Your assignment: All the data should be printed again exactly as written.

Information provided:

════════════════════

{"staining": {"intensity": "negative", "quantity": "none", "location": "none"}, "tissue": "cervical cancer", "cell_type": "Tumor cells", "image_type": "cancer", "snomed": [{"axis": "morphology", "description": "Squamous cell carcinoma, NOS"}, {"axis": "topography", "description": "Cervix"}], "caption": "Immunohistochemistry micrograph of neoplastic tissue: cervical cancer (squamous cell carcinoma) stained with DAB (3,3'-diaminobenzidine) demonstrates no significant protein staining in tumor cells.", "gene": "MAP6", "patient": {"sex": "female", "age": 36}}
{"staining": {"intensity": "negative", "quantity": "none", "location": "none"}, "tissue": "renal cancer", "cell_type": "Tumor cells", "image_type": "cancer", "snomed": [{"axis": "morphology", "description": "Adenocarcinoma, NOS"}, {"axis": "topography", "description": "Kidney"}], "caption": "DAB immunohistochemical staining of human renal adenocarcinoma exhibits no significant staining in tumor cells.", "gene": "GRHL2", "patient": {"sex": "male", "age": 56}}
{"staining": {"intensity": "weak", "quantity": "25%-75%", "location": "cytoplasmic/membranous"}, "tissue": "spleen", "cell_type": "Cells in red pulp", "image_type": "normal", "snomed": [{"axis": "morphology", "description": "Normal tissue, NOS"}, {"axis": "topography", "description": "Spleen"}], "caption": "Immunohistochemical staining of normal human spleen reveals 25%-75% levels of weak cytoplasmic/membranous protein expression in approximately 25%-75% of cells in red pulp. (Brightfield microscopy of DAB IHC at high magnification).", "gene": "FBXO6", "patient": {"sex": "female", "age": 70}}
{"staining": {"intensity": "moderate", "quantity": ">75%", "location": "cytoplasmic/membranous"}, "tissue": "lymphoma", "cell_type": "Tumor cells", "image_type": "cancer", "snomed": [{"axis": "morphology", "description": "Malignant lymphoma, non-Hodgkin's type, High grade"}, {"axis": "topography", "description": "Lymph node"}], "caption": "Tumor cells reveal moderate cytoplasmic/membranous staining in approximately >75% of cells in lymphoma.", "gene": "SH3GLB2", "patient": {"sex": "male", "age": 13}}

════════════════════

Answer section:
{"staining": {"intensity": "negative", "quantity": "none", "location": "none"}, "tissue": "cervical cancer", "cell_type": "Tumor cells", "image_type": "cancer", "snomed": [{"axis": "morphology", "description": "Squamous cell carcinoma, NOS"}, {"axis": "topography", "description": "Cervix"}], "caption": "Immunohistochemistry micrograph of neoplastic tissue: cervical cancer (squamous cell carcinoma) stained with DAB (3,3'-diaminobenzidine) demonstrates no significant protein staining in tumor cells.", "gene": "MAP6", "patient": {"sex": "female", "age": 36}}
{"staining": {"intensity": "negative", "quantity": "none", "location": "none"}, "tissue": "renal cancer", "cell_type": "Tumor cells", "image_type": "cancer", "snomed": [{"axis": "morphology", "description": "Adenocarcinoma, NOS"}, {"axis": "topography", "description": "Kidney"}], "caption": "DAB immunohistochemical staining of human renal adenocarcinoma exhibits no significant staining in tumor cells.", "gene": "GRHL2", "patient": {"sex": "male", "age": 56}}
{"staining": {"intensity": "weak", "quantity": "25%-75%", "location": "cytoplasmic/membranous"}, "tissue": "spleen", "cell_type": "Cells in red pulp", "image_type": "normal", "snomed": [{"axis": "morphology", "description": "Normal tissue, NOS"}, {"axis": "topography", "description": "Spleen"}], "caption": "Immunohistochemical staining of normal human spleen reveals 25%-75% levels of weak cytoplasmic/membranous protein expression in approximately 25%-75% of cells in red pulp. (Brightfield microscopy of DAB IHC at high magnification).", "gene": "FBXO6", "patient": {"sex": "female", "age": 70}}
{"staining": {"intensity": "moderate", "quantity": ">75%", "location": "cytoplasmic/membranous"}, "tissue": "lymphoma", "cell_type": "Tumor cells", "image_type": "cancer", "snomed": [{"axis": "morphology", "description": "Malignant lymphoma, non-Hodgkin's type, High grade"}, {"axis": "topography", "description": "Lymph node"}], "caption": "Tumor cells reveal moderate cytoplasmic/membranous staining in approximately >75% of cells in lymphoma.", "gene": "SH3GLB2", "patient": {"sex": "male", "age": 13}}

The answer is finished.